Watching the Tevis, Take II

Once again, I spent the day following the Tevis Cup online: main site, webcast, Facebook. As with last year [Watching the Tevis], I remain fascinated by the race but convinced that a 100-mile ride is not for me. Forty-five seconds of a jump-off is about my concentration limit.

But still, you don’t have to ride endurance to imagine how it would feel to reach the finish:

Tevis finish

I get chills.

Statistics Avalanche:

186 riders representing 13 countries.

107 finished. The last finisher, just under the 24-hour time limit, was the oldest horse: Hadji Halef Omar, 22yo, 15h, grey, Arab gelding ridden by Stephanie Palmer-Ross. Congratulations.

Youngest horse to start was 6 years old.

The tallest horse was MMC Last Dance, a 16.3h, 17yo, chestnut gelding. No breed given. He finished in 7th place ridden by Barrak Blakeley, a junior. A woman named Gabriela Blakeley finished in 8th with the same time. Walsh Blakeley made 85 miles. One assumes this was a family riding together. Cool. Update: The kid won the Haggin Cup for Best Conditioned!

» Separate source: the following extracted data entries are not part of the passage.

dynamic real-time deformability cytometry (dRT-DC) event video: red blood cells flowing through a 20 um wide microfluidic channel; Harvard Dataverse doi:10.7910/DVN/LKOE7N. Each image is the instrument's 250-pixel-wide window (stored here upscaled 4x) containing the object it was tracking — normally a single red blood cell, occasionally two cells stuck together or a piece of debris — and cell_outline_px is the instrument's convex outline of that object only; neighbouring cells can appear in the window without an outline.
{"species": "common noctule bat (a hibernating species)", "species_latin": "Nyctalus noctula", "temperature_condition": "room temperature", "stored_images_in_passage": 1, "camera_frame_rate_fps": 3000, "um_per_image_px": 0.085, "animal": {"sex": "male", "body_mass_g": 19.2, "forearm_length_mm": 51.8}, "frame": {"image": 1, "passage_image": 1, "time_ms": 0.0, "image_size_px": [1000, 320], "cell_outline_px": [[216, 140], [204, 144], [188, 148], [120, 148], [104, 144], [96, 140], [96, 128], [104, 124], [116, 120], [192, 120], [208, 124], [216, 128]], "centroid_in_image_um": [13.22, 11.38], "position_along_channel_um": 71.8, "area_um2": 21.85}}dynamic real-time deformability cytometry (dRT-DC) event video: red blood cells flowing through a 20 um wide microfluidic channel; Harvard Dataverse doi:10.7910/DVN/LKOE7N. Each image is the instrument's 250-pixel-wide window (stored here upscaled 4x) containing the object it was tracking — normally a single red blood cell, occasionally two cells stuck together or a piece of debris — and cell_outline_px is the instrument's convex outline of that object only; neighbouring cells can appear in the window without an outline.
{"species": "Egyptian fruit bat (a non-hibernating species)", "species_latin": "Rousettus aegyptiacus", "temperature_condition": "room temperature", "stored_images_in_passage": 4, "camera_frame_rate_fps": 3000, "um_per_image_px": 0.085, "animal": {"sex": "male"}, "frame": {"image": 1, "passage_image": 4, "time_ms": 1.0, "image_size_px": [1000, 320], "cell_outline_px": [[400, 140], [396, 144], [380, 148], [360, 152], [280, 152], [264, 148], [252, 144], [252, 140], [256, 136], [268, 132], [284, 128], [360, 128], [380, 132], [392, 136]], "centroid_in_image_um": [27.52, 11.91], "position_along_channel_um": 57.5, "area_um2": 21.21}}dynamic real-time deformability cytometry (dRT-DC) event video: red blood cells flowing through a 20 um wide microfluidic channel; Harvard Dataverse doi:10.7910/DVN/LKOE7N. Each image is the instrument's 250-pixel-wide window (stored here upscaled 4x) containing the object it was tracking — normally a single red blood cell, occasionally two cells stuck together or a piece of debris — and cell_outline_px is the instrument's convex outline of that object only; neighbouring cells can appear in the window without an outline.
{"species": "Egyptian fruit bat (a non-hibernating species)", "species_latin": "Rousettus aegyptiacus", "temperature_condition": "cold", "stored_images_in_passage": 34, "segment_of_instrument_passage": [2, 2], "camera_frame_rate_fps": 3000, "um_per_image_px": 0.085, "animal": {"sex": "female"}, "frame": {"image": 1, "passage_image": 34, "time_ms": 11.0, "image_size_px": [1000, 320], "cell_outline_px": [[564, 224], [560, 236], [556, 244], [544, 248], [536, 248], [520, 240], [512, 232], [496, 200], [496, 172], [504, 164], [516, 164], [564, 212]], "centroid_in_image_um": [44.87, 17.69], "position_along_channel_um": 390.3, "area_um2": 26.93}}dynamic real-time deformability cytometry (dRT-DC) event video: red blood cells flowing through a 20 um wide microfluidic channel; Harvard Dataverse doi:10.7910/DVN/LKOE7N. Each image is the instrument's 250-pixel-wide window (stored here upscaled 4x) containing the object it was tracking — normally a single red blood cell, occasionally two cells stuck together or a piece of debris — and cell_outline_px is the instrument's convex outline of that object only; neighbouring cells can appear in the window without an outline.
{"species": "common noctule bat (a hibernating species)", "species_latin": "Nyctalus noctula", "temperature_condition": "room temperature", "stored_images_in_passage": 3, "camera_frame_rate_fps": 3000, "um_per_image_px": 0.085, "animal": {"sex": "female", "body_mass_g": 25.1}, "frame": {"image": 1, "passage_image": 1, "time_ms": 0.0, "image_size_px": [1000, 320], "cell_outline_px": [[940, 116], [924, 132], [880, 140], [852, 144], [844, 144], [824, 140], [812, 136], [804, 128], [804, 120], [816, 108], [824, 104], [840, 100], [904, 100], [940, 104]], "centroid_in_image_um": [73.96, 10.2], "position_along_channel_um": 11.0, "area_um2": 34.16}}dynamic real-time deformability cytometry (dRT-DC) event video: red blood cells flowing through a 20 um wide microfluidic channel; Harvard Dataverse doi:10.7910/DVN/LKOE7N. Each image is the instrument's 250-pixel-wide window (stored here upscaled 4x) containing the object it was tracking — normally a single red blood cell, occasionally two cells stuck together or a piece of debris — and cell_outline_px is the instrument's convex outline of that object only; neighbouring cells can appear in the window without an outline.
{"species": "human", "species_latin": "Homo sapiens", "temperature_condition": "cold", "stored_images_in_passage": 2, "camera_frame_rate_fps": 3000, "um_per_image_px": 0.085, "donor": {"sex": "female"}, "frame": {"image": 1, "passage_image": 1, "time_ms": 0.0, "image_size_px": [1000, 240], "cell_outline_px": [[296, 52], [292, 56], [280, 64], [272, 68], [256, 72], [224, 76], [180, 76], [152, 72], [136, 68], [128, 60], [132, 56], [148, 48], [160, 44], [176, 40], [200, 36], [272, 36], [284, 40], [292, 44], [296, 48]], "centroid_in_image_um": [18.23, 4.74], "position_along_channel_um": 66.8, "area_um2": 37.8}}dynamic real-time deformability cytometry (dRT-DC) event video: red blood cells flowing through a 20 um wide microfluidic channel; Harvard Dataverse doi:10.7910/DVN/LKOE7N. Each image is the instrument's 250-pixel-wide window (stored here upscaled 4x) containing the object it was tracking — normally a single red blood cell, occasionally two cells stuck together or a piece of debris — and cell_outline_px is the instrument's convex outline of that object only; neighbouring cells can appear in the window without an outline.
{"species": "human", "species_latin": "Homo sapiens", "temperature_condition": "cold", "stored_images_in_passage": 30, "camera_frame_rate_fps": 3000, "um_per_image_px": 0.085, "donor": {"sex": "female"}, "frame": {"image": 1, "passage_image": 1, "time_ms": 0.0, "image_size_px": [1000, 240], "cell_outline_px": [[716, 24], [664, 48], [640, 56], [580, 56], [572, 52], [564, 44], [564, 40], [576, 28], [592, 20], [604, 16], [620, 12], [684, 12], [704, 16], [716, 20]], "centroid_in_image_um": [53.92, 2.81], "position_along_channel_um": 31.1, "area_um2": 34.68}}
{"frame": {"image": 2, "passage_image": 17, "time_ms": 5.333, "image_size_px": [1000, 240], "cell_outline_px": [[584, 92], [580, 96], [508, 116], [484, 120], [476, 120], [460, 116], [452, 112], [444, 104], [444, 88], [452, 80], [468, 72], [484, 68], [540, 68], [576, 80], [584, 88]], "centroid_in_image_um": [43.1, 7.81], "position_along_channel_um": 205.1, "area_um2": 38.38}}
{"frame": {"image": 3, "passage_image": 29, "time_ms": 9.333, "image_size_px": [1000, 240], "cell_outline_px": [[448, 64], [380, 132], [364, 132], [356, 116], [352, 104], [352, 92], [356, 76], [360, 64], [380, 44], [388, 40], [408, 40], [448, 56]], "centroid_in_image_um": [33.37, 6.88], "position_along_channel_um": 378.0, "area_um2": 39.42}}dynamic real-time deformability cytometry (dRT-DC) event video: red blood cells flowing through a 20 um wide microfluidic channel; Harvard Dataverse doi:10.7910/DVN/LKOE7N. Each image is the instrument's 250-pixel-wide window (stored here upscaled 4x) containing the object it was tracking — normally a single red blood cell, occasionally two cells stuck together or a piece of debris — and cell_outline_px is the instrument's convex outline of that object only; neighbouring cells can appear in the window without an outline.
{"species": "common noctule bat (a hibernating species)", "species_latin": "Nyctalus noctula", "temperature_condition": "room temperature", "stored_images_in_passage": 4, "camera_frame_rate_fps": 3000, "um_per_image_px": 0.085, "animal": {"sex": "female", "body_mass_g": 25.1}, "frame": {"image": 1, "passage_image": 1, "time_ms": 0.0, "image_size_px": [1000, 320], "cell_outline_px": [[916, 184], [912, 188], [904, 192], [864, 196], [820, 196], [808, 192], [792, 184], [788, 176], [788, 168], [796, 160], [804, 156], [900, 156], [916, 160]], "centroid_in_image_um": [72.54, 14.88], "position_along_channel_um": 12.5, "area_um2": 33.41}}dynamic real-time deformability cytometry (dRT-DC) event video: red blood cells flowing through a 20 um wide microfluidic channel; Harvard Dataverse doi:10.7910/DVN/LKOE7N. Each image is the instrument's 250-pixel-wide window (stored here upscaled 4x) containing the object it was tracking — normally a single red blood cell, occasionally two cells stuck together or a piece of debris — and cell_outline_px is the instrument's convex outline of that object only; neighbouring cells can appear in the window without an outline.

Men & women, adults & kids, professionals & amateurs all competed in the one division.

Mares, geldings & three stallions.

Breeds on the initial rider list: Arabs, more Arabs, Arab-crosses, types of Arabs e.g Shayga, plus a handful of others. This has 195 entries, so some DNS.

Crosses: App, Thoroughbred, Quarter Horse (that’s a new one on me), Saddlebred (National Show Horse), Morgan (Morab), Pinto, Standardbred, & Friesian.

Non-Arab: QH/Walker, Kentucky Mountain Saddle Horse, Mule, Missouri Fox Trotter, Mustang, Tennessee Walking Horse, & Appaloosa. No Thoroughbred, so I wasn’t as invested as last year. One horse was listed as Anglo. In an Anglo-Arab cross this indicates the Thoroughbred half. Weird way to refer to a TB, so I assumed the label referred to a cross.

Historic stats and stories available on the Wiki page.

When I went to bed, the top competitors where nearing the final checkpoints. The back of the ride was 20 miles behind trying to make the cut-off time and not get caught by the broom wagon. (I think. I am not as good at parsing an endurance leaderboard as I am an eventing one. Endurance folks please correct or expand upon any of this.)

Have you wondered why they wear what they do? Jenni Smith’s Journey to The Tevis Cup: Tevis What to Wear; Nineteen hours in the saddle requires careful choices. (BTW, she finished 5th on a borrowed horse!)

Or why people volunteer year after year? Mostly Beautiful Things: Confessions of a Tevis Volunteer or Why I Keep Coming Back.

Finally, a shout out to the web volunteers who made it possible for the rest of us to enjoy the Western States Trail Ride as it happened. Thank you!